» Source passage:
"""
Nandrolone decanoate is used for physique- and performance-enhancing purposes by competitive athletes, bodybuilders, and powerlifters. It is consumed by bodybuilders as per 8–12 weeks bulking cycles with some form of testosterone as a base because, according to the studies if consumed solo (i.e., without a base) it shuts down the natural production of testosterone by altering blood–testis barrier components. Despite this fact, nandrolone decanoate is one of the most popular injectable AAS worldwide, and nandrolone esters have been said to be the most popular AAS used by bodybuilders and in sports. This is in part due to the high ratio of anabolic to androgenic effect of nandrolone and its weak propensity for androgenic and estrogenic side effects.

==Contraindications==
Contraindications for nandrolone decanoate include pregnancy, breastfeeding, prostate cancer, male breast cancer, breast cancer in women with hypercalcemia, hypersensitivity (to nandrolone decanoate or excipients such as arachis (peanut) oil; includes those with peanut and soy allergies), nephrosis or nephritis, liver disease with impaired bilirubin excretion, and heart failure. High dosages may also be considered contraindicated in women due to their high potential for virilization.

==Side effects==

The side effects of nandrolone decanoate are dependent on dosage, duration of treatment, and individual sensitivity. A number of common, uncommon, and rare side effects have been observed with the medication at recommended dosages. While less common or severe than with many other AAS, the most common side effect of nandrolone decanoate is virilization (masculinization) in women. Uncommon side effects of nandrolone decanoate at recommended dosages include fluid retention, inhibition of spermatogenesis, testicular atrophy, erectile dysfunction, gynecomastia, increased frequency of penile erections, increased penis size in pre-pubertal boys, clitoral hypertrophy, increased pubic hair growth, oligomenorrhea, amenorrhea, hyperlipidemia, decreased HDL cholesterol, increased hemoglobin (to abnormal high levels), hypertension, nausea, epididymitis, bladder irritability, reduced urine flow, benign prostatic hyperplasia, priapism, premature epiphyseal closure (in children), and acne. Rare side effects include abnormal liver function, jaundice, peliosis hepatis, liver tumors, oily skin, greasy hair, rash, pruritus, exanthema, urticaria at the injection site, and furunculosis. Local injection site reactions may also occur.

Unlike 17α-alkylated AAS such as methyltestosterone, nandrolone decanoate is not associated with liver toxicity.
"""
» Extracted data:
"""
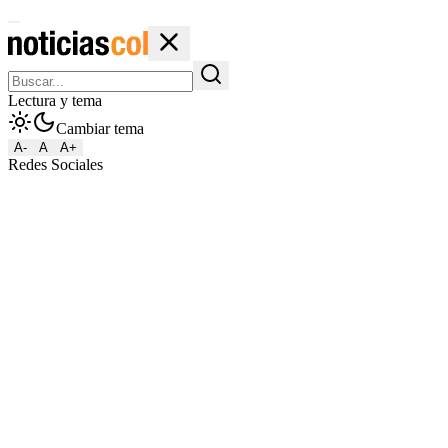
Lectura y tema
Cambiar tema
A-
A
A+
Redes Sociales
"""
"""
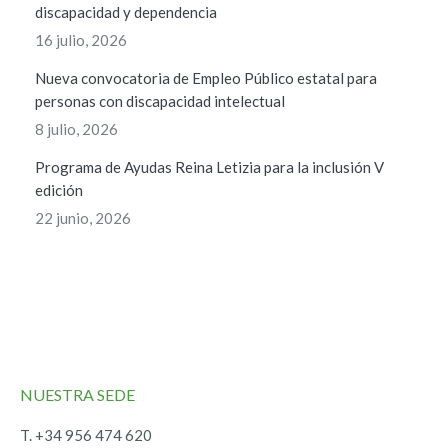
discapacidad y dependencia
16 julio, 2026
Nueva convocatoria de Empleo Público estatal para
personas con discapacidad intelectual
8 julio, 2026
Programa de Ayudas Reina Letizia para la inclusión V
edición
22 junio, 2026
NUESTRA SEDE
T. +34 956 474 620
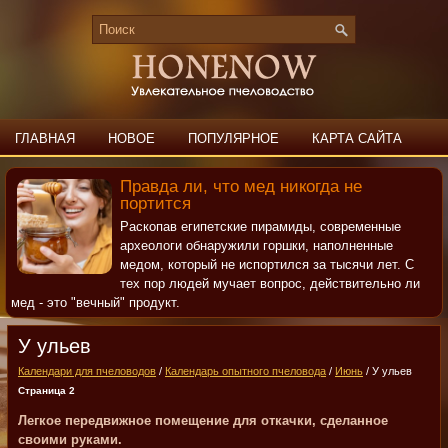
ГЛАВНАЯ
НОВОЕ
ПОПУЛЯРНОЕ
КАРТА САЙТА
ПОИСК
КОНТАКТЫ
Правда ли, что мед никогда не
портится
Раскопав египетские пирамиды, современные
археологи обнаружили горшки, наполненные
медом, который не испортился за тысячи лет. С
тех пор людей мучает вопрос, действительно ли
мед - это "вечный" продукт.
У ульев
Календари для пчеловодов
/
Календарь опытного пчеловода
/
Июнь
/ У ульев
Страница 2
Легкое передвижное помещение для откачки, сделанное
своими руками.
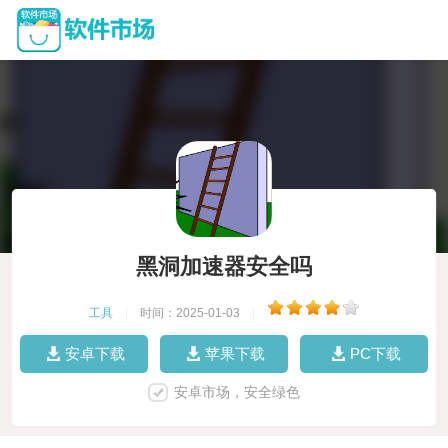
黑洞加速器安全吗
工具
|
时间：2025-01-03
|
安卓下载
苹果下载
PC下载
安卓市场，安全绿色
"""
» What to do:
According to the passage on nandrolone decanoate, what is the most common side effect of the drug in women?

» Answer section:
Virilization (masculinization)